> _Work to be completed_
Write out again, exactly, the lines below starting at the one with "right eye: (295, 146)" and ending at the one with "left back paw: (322, 439)".

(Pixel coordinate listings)
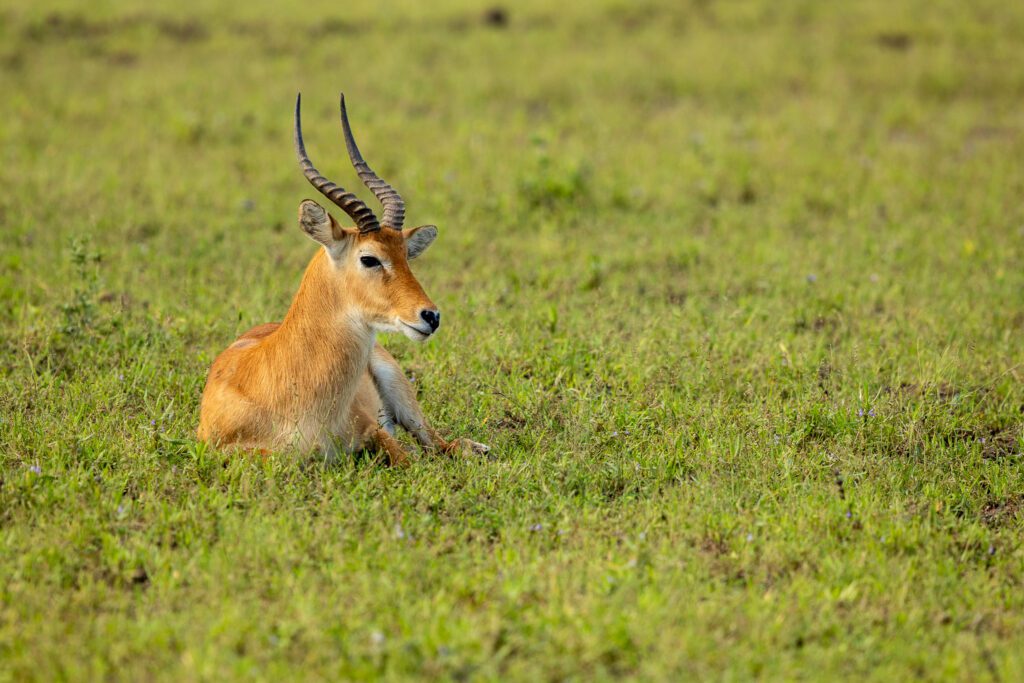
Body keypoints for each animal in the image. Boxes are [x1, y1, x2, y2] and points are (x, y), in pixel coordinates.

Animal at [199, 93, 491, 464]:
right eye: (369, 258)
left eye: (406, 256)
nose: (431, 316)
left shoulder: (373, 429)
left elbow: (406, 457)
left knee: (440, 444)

==

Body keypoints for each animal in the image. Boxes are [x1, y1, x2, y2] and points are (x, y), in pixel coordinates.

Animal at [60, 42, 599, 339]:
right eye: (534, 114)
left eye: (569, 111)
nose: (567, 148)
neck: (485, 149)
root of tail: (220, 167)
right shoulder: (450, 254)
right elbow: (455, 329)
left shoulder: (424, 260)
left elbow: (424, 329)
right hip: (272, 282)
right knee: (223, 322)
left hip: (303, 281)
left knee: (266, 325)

---

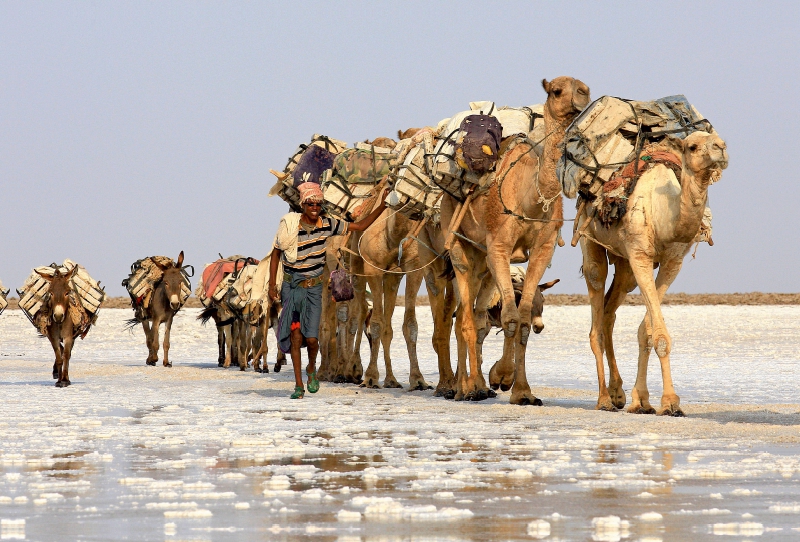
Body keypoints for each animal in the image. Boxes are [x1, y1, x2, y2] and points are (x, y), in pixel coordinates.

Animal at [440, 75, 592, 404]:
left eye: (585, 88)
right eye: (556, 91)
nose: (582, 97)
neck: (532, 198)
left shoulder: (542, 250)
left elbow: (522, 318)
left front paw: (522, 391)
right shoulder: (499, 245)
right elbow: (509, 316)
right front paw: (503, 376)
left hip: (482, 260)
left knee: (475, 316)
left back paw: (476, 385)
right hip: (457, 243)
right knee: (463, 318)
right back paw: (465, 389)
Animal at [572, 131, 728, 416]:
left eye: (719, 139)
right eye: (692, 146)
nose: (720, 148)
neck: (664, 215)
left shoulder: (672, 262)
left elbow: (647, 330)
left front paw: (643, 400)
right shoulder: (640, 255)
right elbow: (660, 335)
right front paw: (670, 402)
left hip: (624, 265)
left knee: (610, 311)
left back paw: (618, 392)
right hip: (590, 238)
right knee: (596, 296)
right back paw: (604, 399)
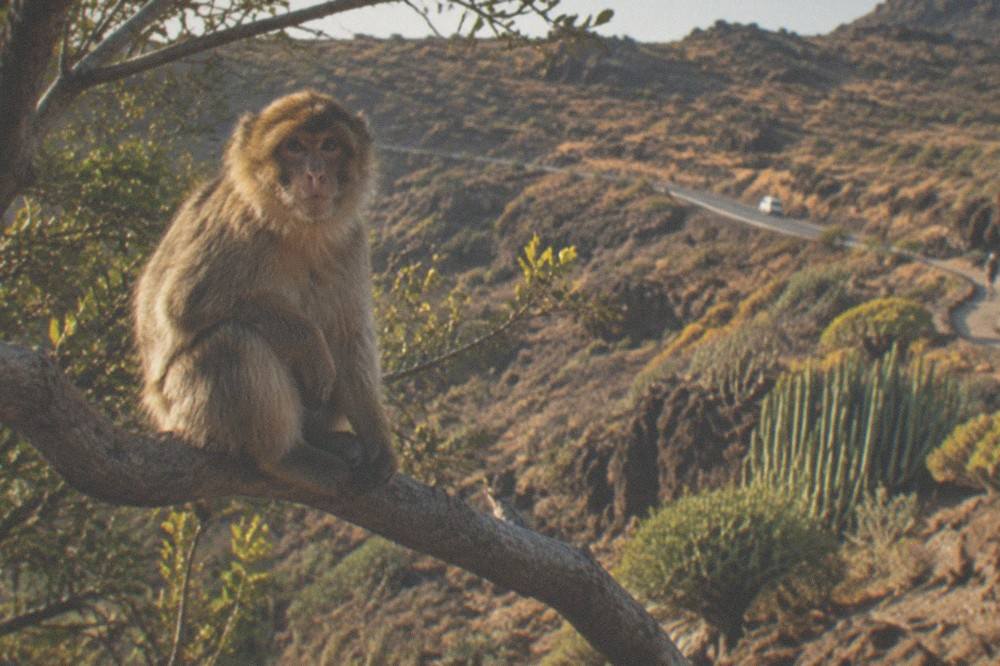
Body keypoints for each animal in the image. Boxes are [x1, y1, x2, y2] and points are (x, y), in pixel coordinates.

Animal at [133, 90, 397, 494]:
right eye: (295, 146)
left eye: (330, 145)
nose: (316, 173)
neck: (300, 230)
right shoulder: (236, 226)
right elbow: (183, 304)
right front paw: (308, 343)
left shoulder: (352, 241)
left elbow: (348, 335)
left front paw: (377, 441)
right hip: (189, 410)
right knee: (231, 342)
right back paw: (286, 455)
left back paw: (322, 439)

> _Solution to this problem_
right eye: (295, 146)
left eye: (330, 145)
nose: (316, 173)
neck: (300, 230)
right shoulder: (236, 226)
right elbow: (183, 304)
right front paw: (308, 343)
left shoulder: (352, 241)
left elbow: (348, 335)
left front paw: (377, 441)
right hip: (189, 410)
right knee: (231, 342)
right back paw: (286, 455)
left back paw: (322, 439)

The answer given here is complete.